Turn the lines of the listing below, from the line with "scientific name: Herpetotheres cachinnans" to the line with "genus: Yponomeuta", both included, into a numbered list with any blank lines left out.

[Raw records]
========================================

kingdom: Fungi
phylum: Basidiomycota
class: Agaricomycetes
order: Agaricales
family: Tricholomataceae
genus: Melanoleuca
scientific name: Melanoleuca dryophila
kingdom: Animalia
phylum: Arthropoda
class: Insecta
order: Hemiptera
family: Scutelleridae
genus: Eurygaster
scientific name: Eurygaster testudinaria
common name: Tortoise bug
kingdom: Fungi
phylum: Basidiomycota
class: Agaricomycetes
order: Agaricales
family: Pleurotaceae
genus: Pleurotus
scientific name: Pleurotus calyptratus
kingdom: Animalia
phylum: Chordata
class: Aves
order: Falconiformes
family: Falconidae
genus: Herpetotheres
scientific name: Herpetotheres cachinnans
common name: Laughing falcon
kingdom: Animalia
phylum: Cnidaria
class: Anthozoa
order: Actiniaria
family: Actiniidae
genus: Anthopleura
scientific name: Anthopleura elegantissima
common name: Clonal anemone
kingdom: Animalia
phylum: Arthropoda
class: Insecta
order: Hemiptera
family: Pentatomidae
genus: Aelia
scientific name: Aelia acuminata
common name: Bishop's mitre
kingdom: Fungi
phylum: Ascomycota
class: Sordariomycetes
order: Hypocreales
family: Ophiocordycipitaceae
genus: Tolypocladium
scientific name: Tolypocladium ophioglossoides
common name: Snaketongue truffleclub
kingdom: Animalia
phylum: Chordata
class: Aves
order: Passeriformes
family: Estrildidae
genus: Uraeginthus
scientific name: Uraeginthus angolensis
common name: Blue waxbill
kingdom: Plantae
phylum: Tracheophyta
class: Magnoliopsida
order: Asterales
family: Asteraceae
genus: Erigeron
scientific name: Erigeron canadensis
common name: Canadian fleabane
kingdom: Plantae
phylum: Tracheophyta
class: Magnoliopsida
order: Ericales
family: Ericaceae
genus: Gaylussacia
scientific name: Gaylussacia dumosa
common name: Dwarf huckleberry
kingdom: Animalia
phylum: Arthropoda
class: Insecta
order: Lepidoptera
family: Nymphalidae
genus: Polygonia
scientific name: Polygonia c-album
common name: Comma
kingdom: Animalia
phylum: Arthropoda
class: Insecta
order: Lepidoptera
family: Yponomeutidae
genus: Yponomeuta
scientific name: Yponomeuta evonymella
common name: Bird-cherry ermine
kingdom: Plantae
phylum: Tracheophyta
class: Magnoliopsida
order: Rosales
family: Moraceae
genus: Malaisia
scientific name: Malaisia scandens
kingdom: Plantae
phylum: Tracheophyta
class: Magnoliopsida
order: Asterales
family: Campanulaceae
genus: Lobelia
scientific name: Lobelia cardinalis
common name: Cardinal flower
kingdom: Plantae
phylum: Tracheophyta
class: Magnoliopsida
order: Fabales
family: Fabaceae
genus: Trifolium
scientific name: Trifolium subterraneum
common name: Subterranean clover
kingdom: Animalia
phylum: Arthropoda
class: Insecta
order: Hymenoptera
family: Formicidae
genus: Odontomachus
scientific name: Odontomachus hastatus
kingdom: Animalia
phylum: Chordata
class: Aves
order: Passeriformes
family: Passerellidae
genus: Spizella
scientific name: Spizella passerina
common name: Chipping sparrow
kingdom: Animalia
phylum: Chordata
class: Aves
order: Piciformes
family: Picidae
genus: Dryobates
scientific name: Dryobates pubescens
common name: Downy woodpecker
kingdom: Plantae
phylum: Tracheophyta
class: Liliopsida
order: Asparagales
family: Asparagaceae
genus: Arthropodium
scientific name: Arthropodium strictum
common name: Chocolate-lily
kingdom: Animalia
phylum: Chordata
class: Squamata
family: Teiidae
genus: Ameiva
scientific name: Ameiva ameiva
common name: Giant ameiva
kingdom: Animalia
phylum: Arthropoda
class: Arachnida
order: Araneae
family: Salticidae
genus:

========================================

(Response):
1. scientific name: Herpetotheres cachinnans
2. common name: Laughing falcon
3. kingdom: Animalia
4. phylum: Cnidaria
5. class: Anthozoa
6. order: Actiniaria
7. family: Actiniidae
8. genus: Anthopleura
9. scientific name: Anthopleura elegantissima
10. common name: Clonal anemone
11. kingdom: Animalia
12. phylum: Arthropoda
13. class: Insecta
14. order: Hemiptera
15. family: Pentatomidae
16. genus: Aelia
17. scientific name: Aelia acuminata
18. common name: Bishop's mitre
19. kingdom: Fungi
20. phylum: Ascomycota
21. class: Sordariomycetes
22. order: Hypocreales
23. family: Ophiocordycipitaceae
24. genus: Tolypocladium
25. scientific name: Tolypocladium ophioglossoides
26. common name: Snaketongue truffleclub
27. kingdom: Animalia
28. phylum: Chordata
29. class: Aves
30. order: Passeriformes
31. family: Estrildidae
32. genus: Uraeginthus
33. scientific name: Uraeginthus angolensis
34. common name: Blue waxbill
35. kingdom: Plantae
36. phylum: Tracheophyta
37. class: Magnoliopsida
38. order: Asterales
39. family: Asteraceae
40. genus: Erigeron
41. scientific name: Erigeron canadensis
42. common name: Canadian fleabane
43. kingdom: Plantae
44. phylum: Tracheophyta
45. class: Magnoliopsida
46. order: Ericales
47. family: Ericaceae
48. genus: Gaylussacia
49. scientific name: Gaylussacia dumosa
50. common name: Dwarf huckleberry
51. kingdom: Animalia
52. phylum: Arthropoda
53. class: Insecta
54. order: Lepidoptera
55. family: Nymphalidae
56. genus: Polygonia
57. scientific name: Polygonia c-album
58. common name: Comma
59. kingdom: Animalia
60. phylum: Arthropoda
61. class: Insecta
62. order: Lepidoptera
63. family: Yponomeutidae
64. genus: Yponomeuta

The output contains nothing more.